Antineoplastic agents jk
- Jak inhibitor - Any agent that targets, binds to and inhibits the activity of one or more of the Janus kinase family of enzymes.
- Jak inhibitor incb047986 - An orally bioavailable inhibitor of Janus-associated kinases (JAK), with potential antineoplastic activity. Upon oral administration, INCB047986 specifically binds to and inhibits the phosphorylation of JAK, which affects JAK-dependent signaling and may lead to an inhibition of cellular proliferation in JAK-overexpressing tumor cells. The JAK-STAT (signal transducer and activator of transcription) pathway plays a key role in the signaling of many cytokines and growth factors and is involved in cellular proliferation, growth, hematopoiesis, and the immune response; JAK kinases may be upregulated in inflammatory diseases, myeloproliferative disorders, and various malignancies.
- Jak1 inhibitor azd4205 - An orally available inhibitor of Janus-associated kinase 1 (JAK1), with potential antineoplastic activity.
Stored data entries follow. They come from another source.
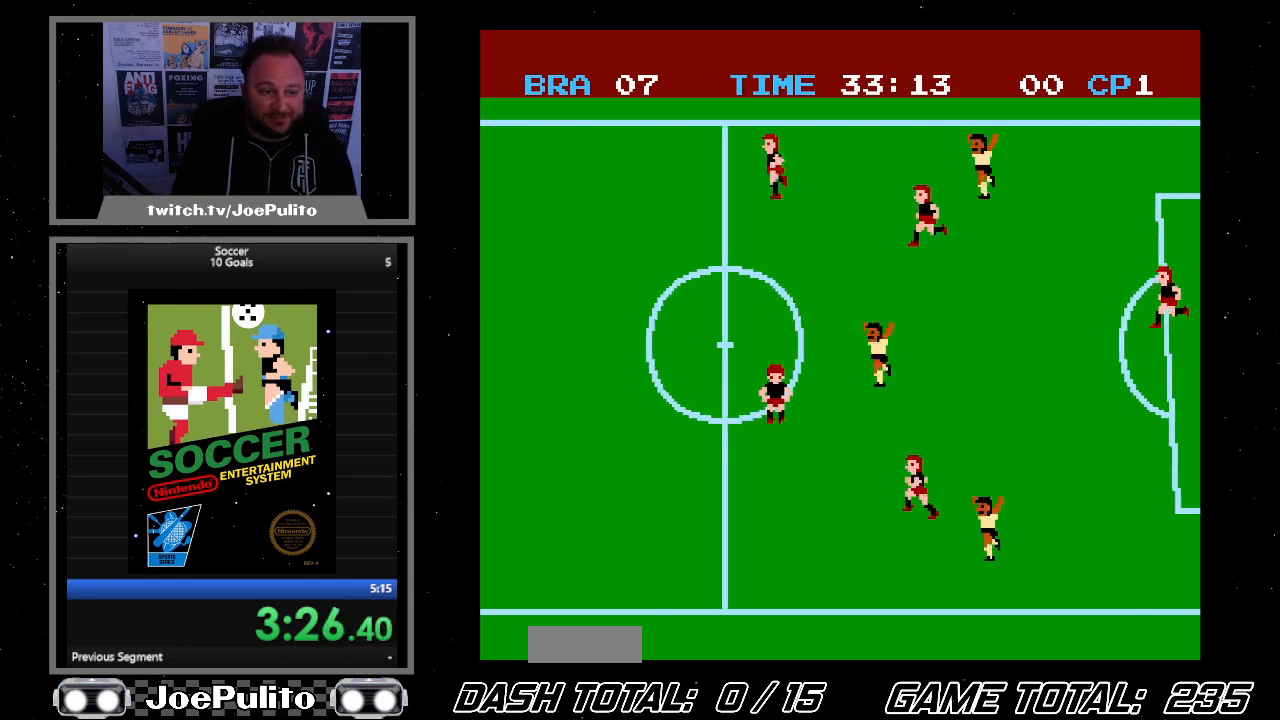
{"buttons": ["DPAD_RIGHT"], "events": []}
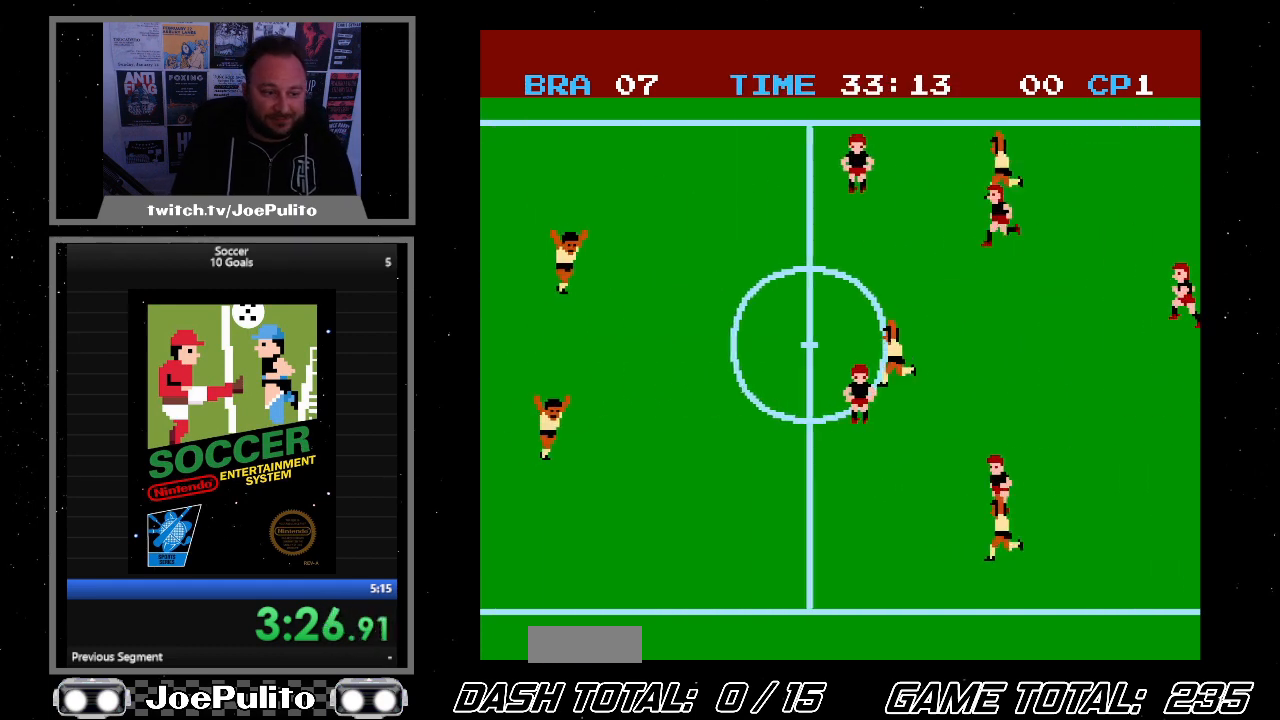
{"buttons": ["DPAD_RIGHT"], "events": []}
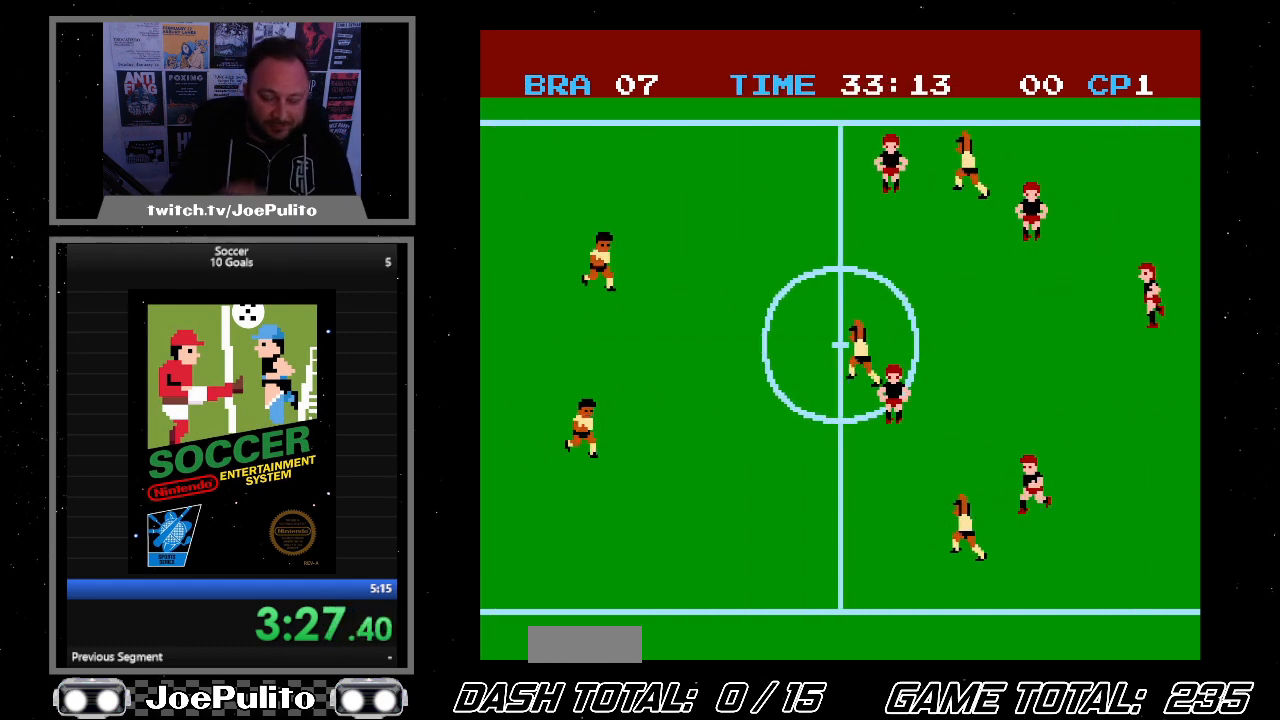
{"buttons": ["DPAD_RIGHT"], "events": []}
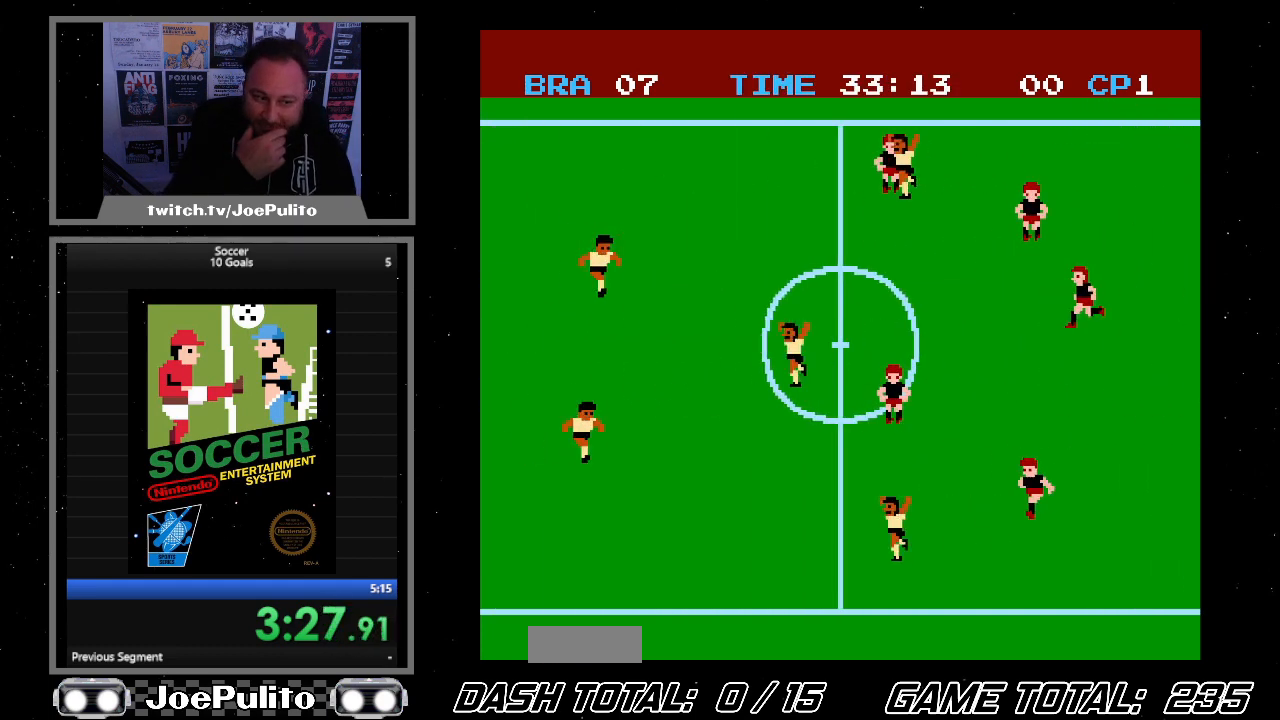
{"buttons": ["DPAD_RIGHT"], "events": []}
Upon oral administration, AZD4205 inhibits JAK-dependent signaling and may lead to an inhibition of cellular proliferation in JAK1-overexpressing tumor cells. The JAK-STAT (signal transducer and activator of transcription) signaling pathway is a major mediator of cytokine activity and is often dysregulated in a variety of tumor cell types. Additionally, JAK1 may be a primary driver of STAT3 phosphorylation and signaling, which plays a role in neoplastic transformation, resistance to apoptosis, tumor angiogenesis, metastasis, immune evasion, and treatment resistance.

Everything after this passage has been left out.